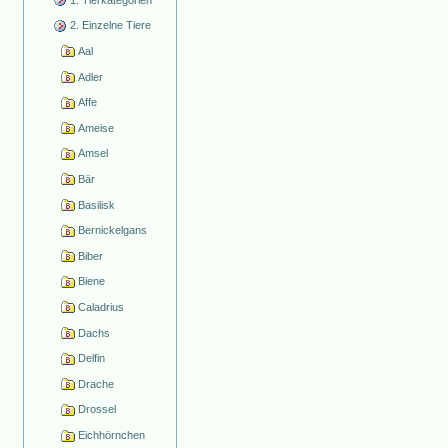
2. Einzelne Tiere
Aal
Adler
Affe
Ameise
Amsel
Bär
Basilisk
Bernickelgans
Biber
Biene
Caladrius
Dachs
Delfin
Drache
Drossel
Eichhörnchen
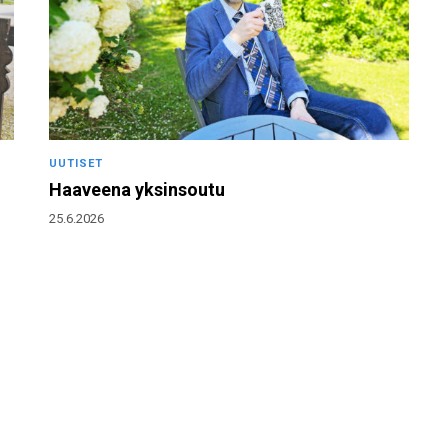
UUTISET
Haaveena yksinsoutu
25.6.2026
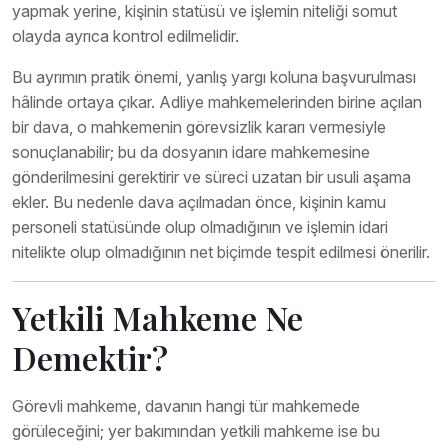
yapmak yerine, kişinin statüsü ve işlemin niteliği somut
olayda ayrıca kontrol edilmelidir.
Bu ayrımın pratik önemi, yanlış yargı koluna başvurulması
hâlinde ortaya çıkar. Adliye mahkemelerinden birine açılan
bir dava, o mahkemenin görevsizlik kararı vermesiyle
sonuçlanabilir; bu da dosyanın idare mahkemesine
gönderilmesini gerektirir ve süreci uzatan bir usuli aşama
ekler. Bu nedenle dava açılmadan önce, kişinin kamu
personeli statüsünde olup olmadığının ve işlemin idari
nitelikte olup olmadığının net biçimde tespit edilmesi önerilir.
Yetkili Mahkeme Ne
Demektir?
Görevli mahkeme, davanın hangi tür mahkemede
görüleceğini; yer bakımından yetkili mahkeme ise bu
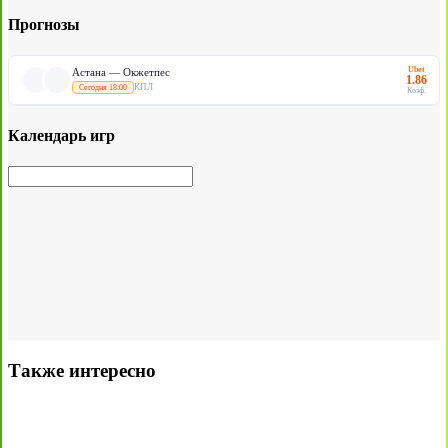
Прогнозы
Ubet
Астана — Окжетпес
1.86
КПЛ
Сегодня 18:00
Коэф.
Календарь игр
Также интересно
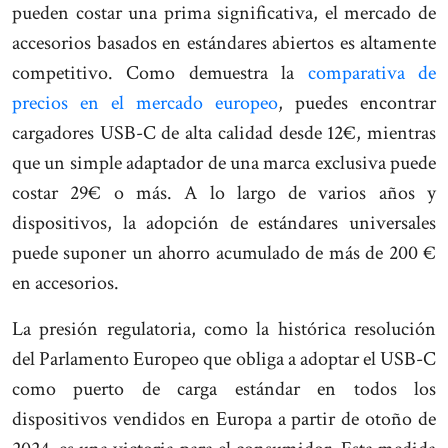
pueden costar una prima significativa, el mercado de
accesorios basados en estándares abiertos es altamente
competitivo. Como demuestra la
comparativa de
precios en el mercado europeo
, puedes encontrar
cargadores USB-C de alta calidad desde 12€, mientras
que un simple adaptador de una marca exclusiva puede
costar 29€ o más. A lo largo de varios años y
dispositivos, la adopción de estándares universales
puede suponer un ahorro acumulado de más de 200 €
en accesorios.
La presión regulatoria, como la histórica resolución
del Parlamento Europeo que obliga a adoptar el USB-C
como puerto de carga estándar en todos los
dispositivos vendidos en Europa a partir de otoño de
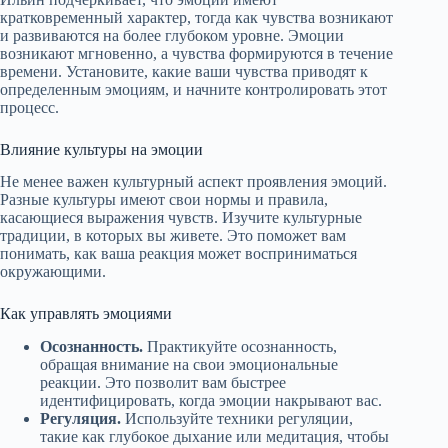
кратковременный характер, тогда как чувства возникают
и развиваются на более глубоком уровне. Эмоции
возникают мгновенно, а чувства формируются в течение
времени. Установите, какие ваши чувства приводят к
определенным эмоциям, и начните контролировать этот
процесс.
Влияние культуры на эмоции
Не менее важен культурный аспект проявления эмоций.
Разные культуры имеют свои нормы и правила,
касающиеся выражения чувств. Изучите культурные
традиции, в которых вы живете. Это поможет вам
понимать, как ваша реакция может восприниматься
окружающими.
Как управлять эмоциями
Осознанность.
Практикуйте осознанность,
обращая внимание на свои эмоциональные
реакции. Это позволит вам быстрее
идентифицировать, когда эмоции накрывают вас.
Регуляция.
Используйте техники регуляции,
такие как глубокое дыхание или медитация, чтобы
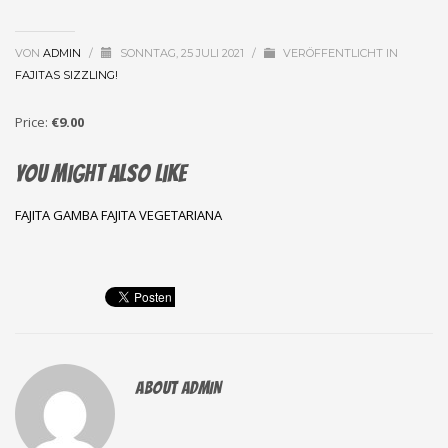
VON
ADMIN
/
SONNTAG, 25 JULI 2021
/
VERÖFFENTLICHT IN
FAJITAS SIZZLING!
Price:
€9.00
You might also like
FAJITA GAMBA
FAJITA VEGETARIANA
ABOUT
ADMIN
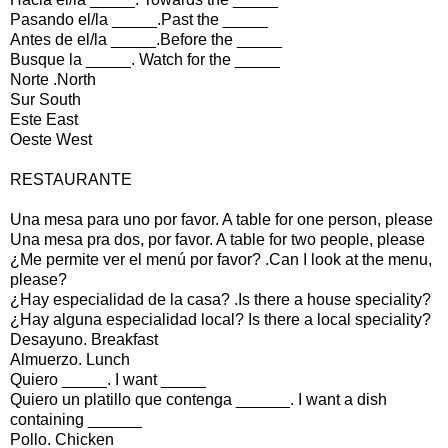
Pasando el/la _____.Past the _____
Antes de el/la _____.Before the _____
Busque la _____. Watch for the _____
Norte .North
Sur South
Este East
Oeste West
RESTAURANTE
Una mesa para uno por favor. A table for one person, please
Una mesa pra dos, por favor. A table for two people, please
¿Me permite ver el menú por favor? .Can I look at the menu,
please?
¿Hay especialidad de la casa? .Is there a house speciality?
¿Hay alguna especialidad local? Is there a local speciality?
Desayuno. Breakfast
Almuerzo. Lunch
Quiero _____. I want _____
Quiero un platillo que contenga ______. I want a dish
containing ______
Pollo. Chicken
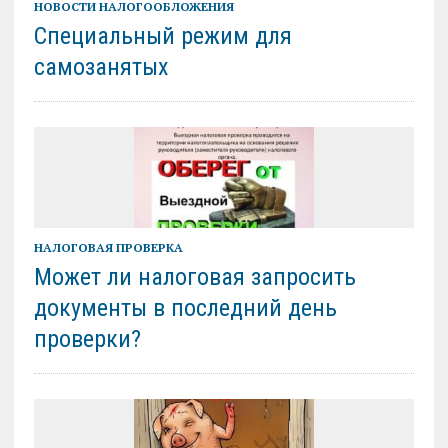
НОВОСТИ НАЛОГООБЛОЖЕНИЯ
Специальный режим для
самозанятых
НАЛОГОВАЯ ПРОВЕРКА
Может ли налоговая запросить
документы в последний день
проверки?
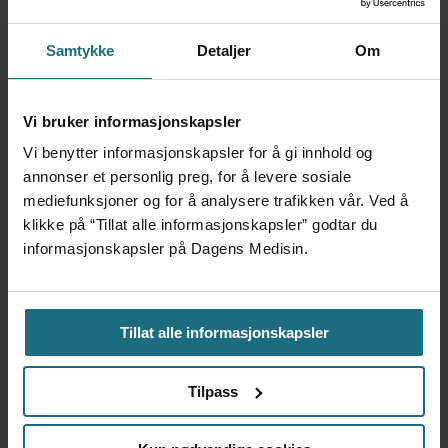
Samtykke
Detaljer
Om
Vi bruker informasjonskapsler
Kliniske studier kommer ikke
Vi benytter informasjonskapsler for å gi innhold og
annonser et personlig preg, for å levere sosiale
til land bare fordi de er gode på
mediefunksjoner og for å analysere trafikken vår. Ved å
klikke på “Tillat alle informasjonskapsler” godtar du
forskning
informasjonskapsler på Dagens Medisin.
Tillat alle informasjonskapsler
Tilpass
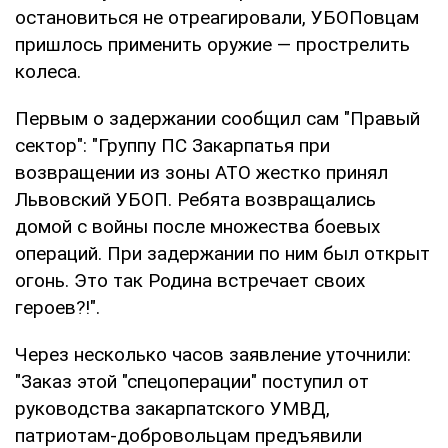
остановиться не отреагировали, УБОПовцам
пришлось применить оружие — прострелить
колеса.
Первым о задержании сообщил сам "Правый
сектор": "Группу ПС Закарпатья при
возвращении из зоны АТО жестко принял
Львовский УБОП. Ребята возвращались
домой с войны после множества боевых
операций. При задержании по ним был открыт
огонь. Это так Родина встречает своих
героев?!".
Через несколько часов заявление уточнили:
"Заказ этой "спецоперации" поступил от
руководства закарпатского УМВД,
патриотам-добровольцам предъявили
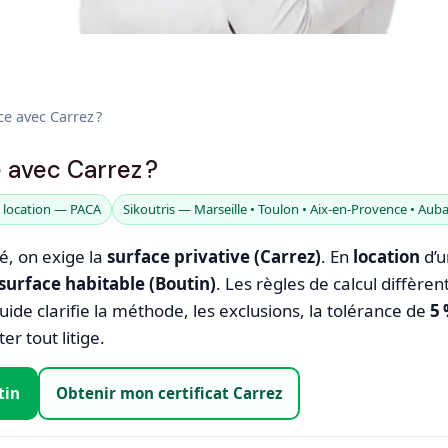
ce avec Carrez ?
e avec Carrez ?
 location — PACA
Sikoutris — Marseille • Toulon • Aix‑en‑Provence • Aub
é, on exige la
surface privative (Carrez)
. En
location
d’u
surface habitable (Boutin)
. Les règles de calcul diffère
uide clarifie la méthode, les exclusions, la tolérance de
5
er tout litige.
tin
Obtenir mon certificat Carrez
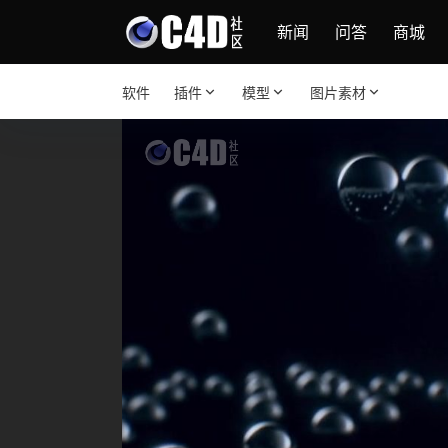
新闻
问答
商城
软件
插件
模型
图片素材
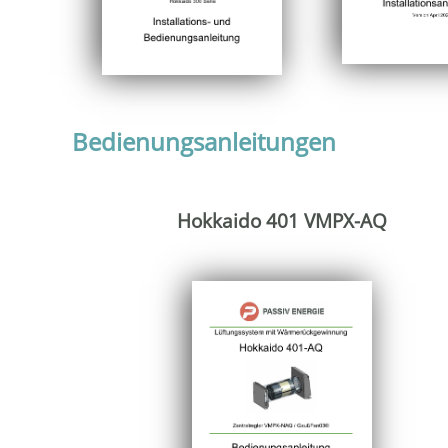
Bedienungsanleitungen
Hokkaido 401 VMPX-AQ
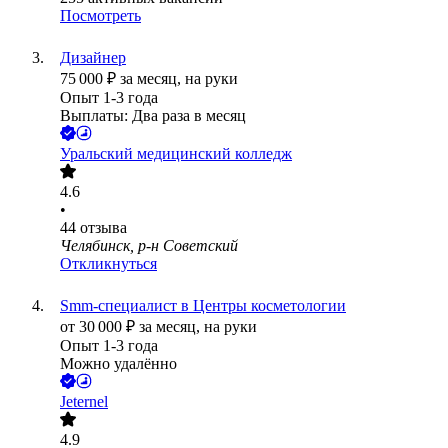
Посмотреть
Дизайнер
75 000
₽
за месяц,
на руки
Опыт 1-3 года
Выплаты: Два раза в месяц
Уральский медицинский колледж
4.6
•
44
отзыва
Челябинск, р-н Советский
Откликнуться
Smm-специалист в Центры косметологии
от
30 000
₽
за месяц,
на руки
Опыт 1-3 года
Можно удалённо
Jeternel
4.9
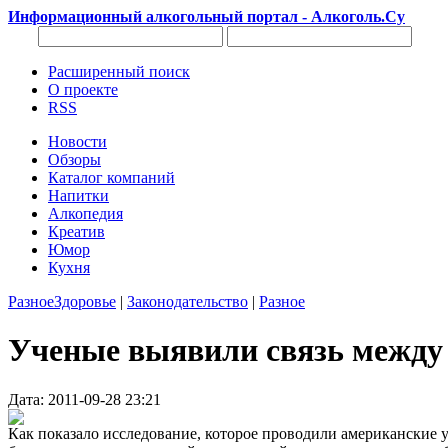
Информационный алкогольный портал - Алкоголь.Су
Расширенный поиск
О проекте
RSS
Новости
Обзоры
Каталог компаний
Напитки
Алкопедия
Креатив
Юмор
Кухня
Разное
Здоровье
|
Законодательство
|
Разное
Ученые выявили связь между 
Дата: 2011-09-28 23:21
Как показало исследование, которое проводили американские 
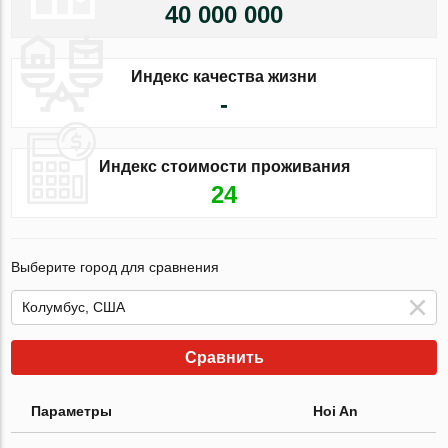
40 000 000
Индекс качества жизни
-
Индекс стоимости проживания
24
Выберите город для сравнения
Сравнить
Параметры
Hoi An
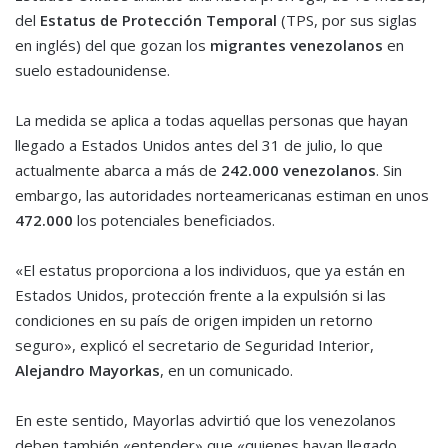
del
Estatus de Protección Temporal
(TPS, por sus siglas
en inglés) del que gozan los
migrantes venezolanos
en
suelo estadounidense.
La medida se aplica a todas aquellas personas que hayan
llegado a Estados Unidos antes del 31 de julio, lo que
actualmente abarca a más de
242.000 venezolanos
. Sin
embargo, las autoridades norteamericanas estiman en unos
472.000
los potenciales beneficiados.
«El estatus proporciona a los individuos, que ya están en
Estados Unidos, protección frente a la expulsión si las
condiciones en su país de origen impiden un retorno
seguro», explicó el secretario de Seguridad Interior,
Alejandro Mayorkas
, en un comunicado.
En este sentido, Mayorlas advirtió que los venezolanos
deben también «entender» que «quienes hayan llegado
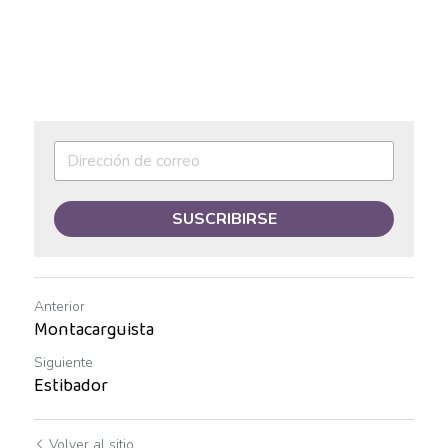
Auxiliar operativo de almacén
Avenida Aviación
Avenida Ignacio
Avenida Vallarta
SUSCRIBIRSE
Ayudante de labores varias
Ayudante de Mostrador
Anterior
Ayudante de reparto
Montacarguista
Ayudante general de almacén
Siguiente
Estibador
Ayudante general de reparto
Volver al sitio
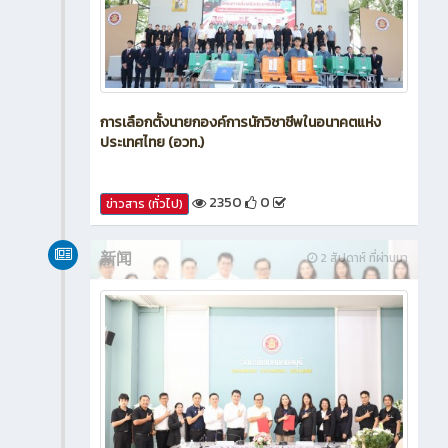
การเลือกตั้งนายกองค์การนักวิชาชีพในอนาคตแห่ง
ประเทศไทย (อวท.)
2350
0
ข่าวสาร (ทั่วไป)
新闻
2 สัปดาห์ ที่ผ่านมา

> **What the task asks**
Copy every single line of the material above that holds "especialidad".

> **Answer space**
¿Hay especialidad de la casa? .Is there a house speciality?
¿Hay alguna especialidad local? Is there a local speciality?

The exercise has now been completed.